Democratic campaign committees are also fundraising off of Romney’s comments, hoping to build on the “war on women” narrative they’ve been pushing for more than a month.
Richards an Schakowsky noted that Romney also supported Sen. Roy Blunt’s (R-Mo.) proposal to weaken a new policy requiring most employers to cover contraception in their healthcare plans. And they said he did not adequately condemn Rush Limbaugh for attacking a Georgetown University law student who testified in support of the contraception mandate.
Limbaugh called the student, Sandra Fluke, a “slut” and a “prostitute.” Romney said those were not words he would have used but did not comment on the substance of Limbaugh’s statements.
Schakowsky also reiterated Democrats’ primary attack against Romney, accusing him of staking out conservative positions now that are at odds with his past statements.
“I think because this is a person that, in 2002, sought the endorsement of Planned Parenthood, that he’s working harder than anyone else to convince [Republican voters] that he is even more extreme,” she said. "I think he feels like he has further to go in order to persuade voters that he’s really the conservative he says he is.”
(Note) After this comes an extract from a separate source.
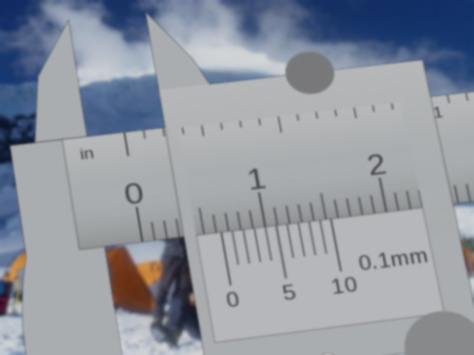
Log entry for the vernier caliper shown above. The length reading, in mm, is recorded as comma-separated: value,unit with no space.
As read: 6.4,mm
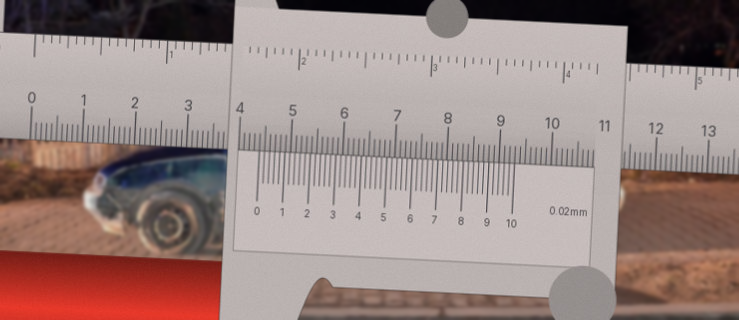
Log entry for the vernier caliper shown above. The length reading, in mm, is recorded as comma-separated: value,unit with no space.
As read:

Romney’s campaign has clarified that he was only saying he would end federal funding for Planned Parenthood — not the entire organization. Congressional Republicans tried earlier this year to cut off the group’s federal money. And the Susan G. Komen foundation briefly attempted to cut off its grants to Planned Parenthood before reversing course amid a firestorm of bad publicity.
Richards said Romney’s pledge to cut off Planned Parenthood’s federal funding would be bad policy.
“Really what that means is he wants to get rid of preventive care for 3 million folks every year,” she said. “Women don’t come to Planned Parenthood to make a political statement. They come because they need high-quality, affordable healthcare.”